14.9.08

La matière du "bien commun"

Charles De Koninck a écrit un texte très intéressant au sujet du bien commun. Il raisonne en faisant observer que le bien commun est à la fois commun (donc c'est un bien de chacun) et plus élevé que le bien de chacun en ce qu'il est singulier, parce que le bien singulier (manger à sa faim) est moins élevé que le bien commun (dire la vérité, rendre la justice à tous).

Nietzsche, lui, dans sa perspective évolutioniste, considère que les faibles sont un poids pour la société. Il ne faut donc pas chercher leur bien, car en cherchant leur bien ils se multiplient, il faut donc, au contraire les persécuter, leur enlever tout pouvoir, voire les tuer. Le bien commun est donc d'éliminer les faibles.

Par un "raisonnement" qui ne fait que confirmer que l'on a rien compris à la question, on en arrive donc à dire que le "bien commun", c'est d'éliminer les faibles.

Ce qui manque au texte de De Koninck, c'est de savoir ce qu'est matériellement le bien commun.

Le bien commun, c'est l'ensemble des conditions sociales (sinon ce serait un bien singulier) - "ensemble des conditions de vie sociale permettant à l'homme de parvenir plus pleinement et plus aisément à sa propre perfection -- consistant au premier chef dans la sauvegarde des droits et des devoirs de la personne humaine."

Or, pour parvenir à sa perfection, l'homme a d'abord besoin de vérité dans la vie sociale. Il a aussi besoin de justice. Remarquons que ces "droits" sont parfaitement réversibles en devoirs. Si j'ai droit à la vérité, c'est que je dois dire la vérité. Si j'ai droit à la justice, c'est que je dois être juste. Ces droits et devoirs seront plus facilement observés si chacun donne l'exemple et n'attend pas qu'il lui soit donné.

Le bien commun social (pléonasme), c'est que la vérité règne dans la société, que la justice soit rendue par tous et à tous, c'est que les droits de chacun soient respectés, ce qui, correllativement, signifie que chacun respecte par devoir les droits de l'autre (ce qui signifie que les droits des plus faibles - les embryons et les foetus, les handicapés, les malades mentaux, les enfants, les femmes - soient respectés et non foulés au pieds parce que plus faibles) Si mes droits ne sont pas respectés, j'aurais des difficultés à respecter ceux des autres. Si l'on ne rend pas justice au pauvre, il ne pourra payer ses dettes. Exemple qui prouve que le bien de la justice est vraiment commun.

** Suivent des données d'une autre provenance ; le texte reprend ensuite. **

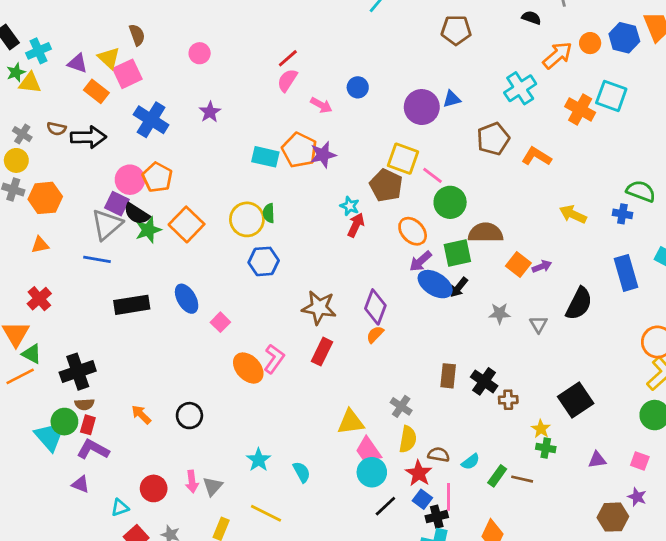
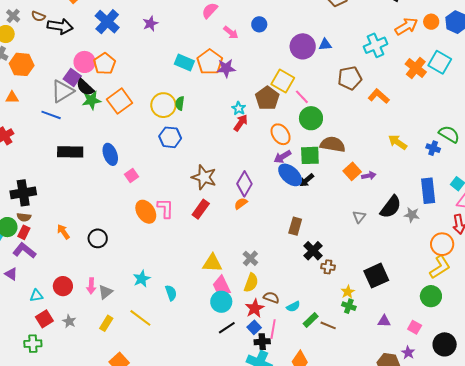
gray star: (500, 313) -> (412, 215), moved
pink L-shape: (274, 359) -> (165, 208), turned -45
brown rectangle: (448, 376) -> (295, 226), moved

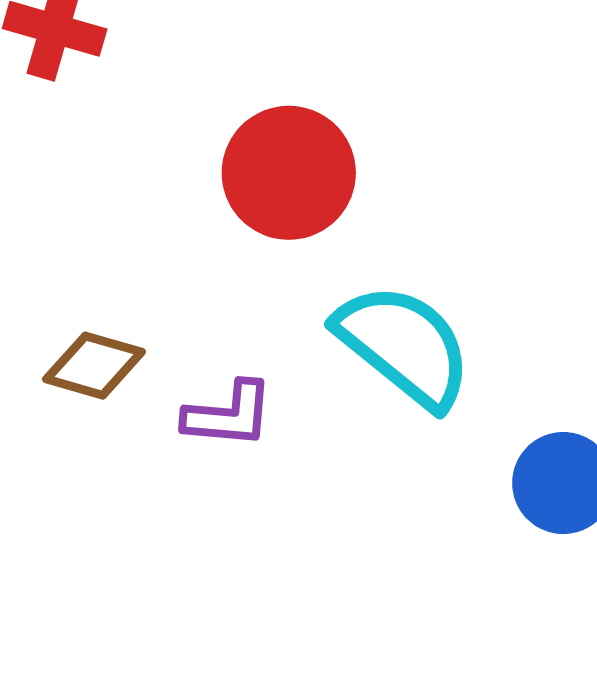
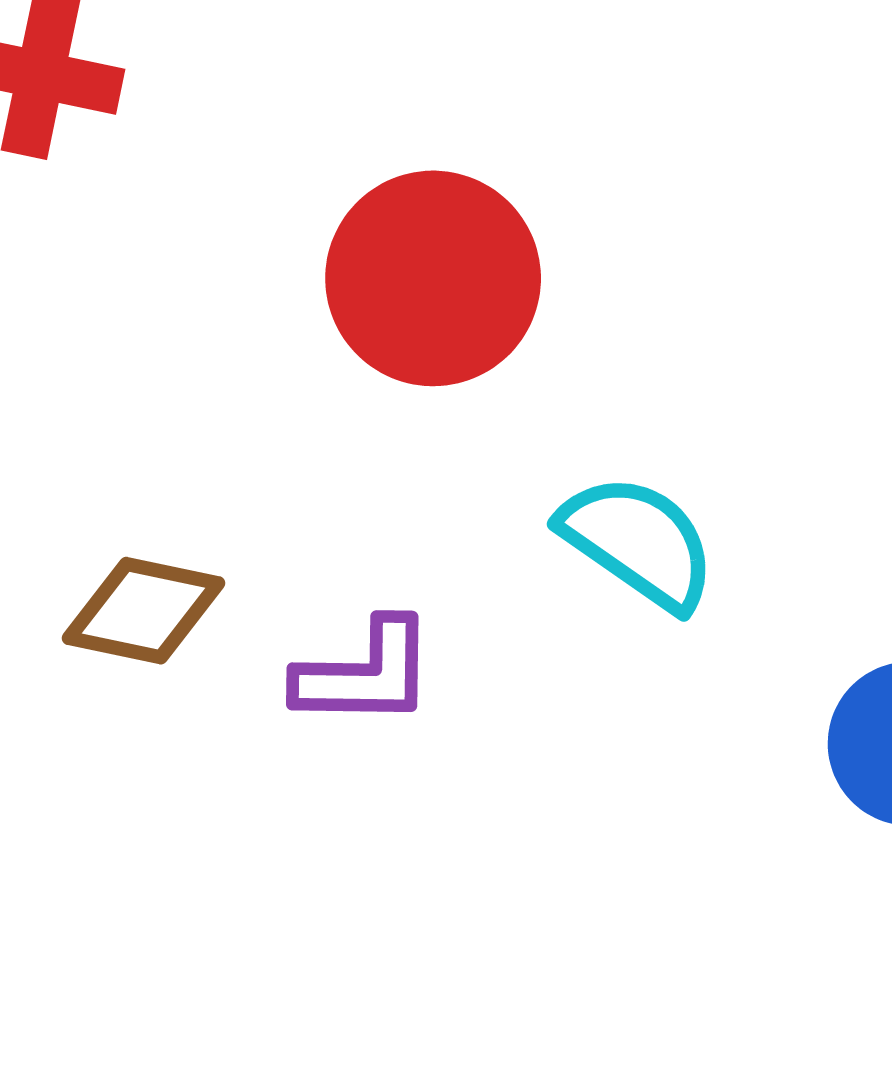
cyan semicircle: (404, 345) -> (638, 542), size x0.7

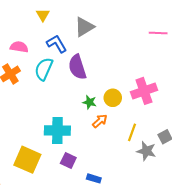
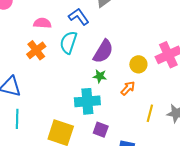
purple semicircle: (77, 67) -> (103, 51), moved, turned -125
green star: (90, 102) -> (100, 76), moved
yellow line: (132, 132) -> (150, 113), moved

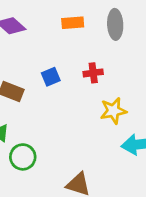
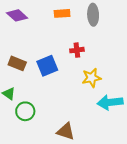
blue square: (51, 77) -> (47, 66), moved, size x1.5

Certains font du bien social, la mise en place d'une société où le bien commun se retourne contre les membres de la société, ce qui est une contradiction dans les termes laissant sans réponse au demeurant

"- qui décidera, et à quel titre il décidera, qu'un membre de la société doit être éliminé pour le bien commun ?"

Quel titre lui conférera le droit de juger de la faiblesse de "l'autre", car il se peut qu'en le jugeant faible, il ne désigne en fait, le fort.

Jésus, "Dieu fort" lui-même n'a-t-il pas été traité de fou par un porc (Hérode le jeune), de blasphémateur par un corrompu (Caïphe), arrêté par une bande nombreuse de minables (dixit saint Thomas More) qui se prenaient pour des agents de la justice ?

Le bien commun, c'est aussi l'égalité fondamentale de tous les êtres humains, leur liberté d'expression et leur amour mutuel.

Si un foetus ou un enfant handicapé, a droit au respect de sa vie c'est que le respect de sa vie est le bien commun de tous : il est l'expression fondamentale de la justice et écarte tout arbitraire, toute volonté de puissance de ceux qui se croient forts. Le bien commun n'est nullement la recherche pour les plus forts (ou supposés tels...) du maximum de satisfactions, il est plutôt la recherche par tous les égaux de la satisfaction morale commune de l'ordre juste.